Edith Hiltbrunner & Floriane Gasser

Arnold STÖCKLI (1909 - 1997)

Originaire de Nidwald, il quitte la «Klosterschule» de Stans avant l’obtention de son diplôme, puis étudie l’architecture à l’école d’ingénieurs de Berthoud, où il devient membre de la société d’étudiants la «Ruithonia», avant d’intégrer la «Société suisse des étudiants» en 1927. Il effectue la plus grande partie de ses études d’architecture à Stuttgart et Vienne, où il retrouve son ami Schnieper. De retour en Suisse, il est membre fondateur et président du «Groupe de travail des jeunes catholiques suisses» et rédacteur principal de «Entscheidung». Officier durant la mobilisation, il travaille comme architecte indépendant dès la fin de la guerre, mais son activité professionnelle semble avoir été longtemps entravée par son passé au sein de «Entscheidung» et ses liens avec Rudolf Roessler et Xaver Schnieper, le police fédérale l’ayant soupçonné et interrogé à plusieurs reprises, avant de le blanchir complètement.
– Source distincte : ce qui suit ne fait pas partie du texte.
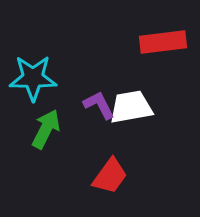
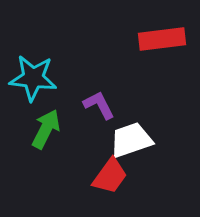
red rectangle: moved 1 px left, 3 px up
cyan star: rotated 6 degrees clockwise
white trapezoid: moved 33 px down; rotated 9 degrees counterclockwise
Edith Hiltbrunner & Floriane Gasser

Références bibliographiques de la littérature secondaire

  • ALTERMATT, Urs, « Einführung », in Schweizer Katholizismus zwischen den Weltkriegen. 1920-1940, ALTERMATT, Urs (dir.), Freiburg : Universitätsverl., 1994, pp. 3-24
  • HAAG, Alice, “Entscheidung. Eidgenössisches Werkblatt” (1936 – 1939). Eine Zeitung zwischen Richtlinienbewegung, Abwehr des Nationalsozialismus und christlicher Erneuerung , Fribourg : Lizentiatsarbeit, 1995, 137 p.
  • MORANDI, Pietro, Krise und Verständigung. Die Richtlinienbewegung und die Entstehung der Konkordanzdemokratie 1933-1939 , Zurich : Chronos, 1995, 475 p.
  • PYTHON, Francis, « “Maintenir l’ordre ou le faire?” Présence et dilemmes des personnalistes d’Esprit en Suisse dans les années trente », in Le goût de l'histoire, des idées et des hommes: mélanges offerts au professeur Jean-Pierre Aguet, CLAVIEN, Alain et MÜLLER, Bertrand (dir.), Vevey : Editions de l'Aire, 1996, pp. 131-151
  • DELLSPERGER, Rudolf et FATIO, Olivier et SCHENKER, Lukas et VISCHER, Lukas, Histoire du christianisme en Suisse. Une perspective oecuménique , Fribourg : Ed. Saint-Paul, 1995, 249-253 p.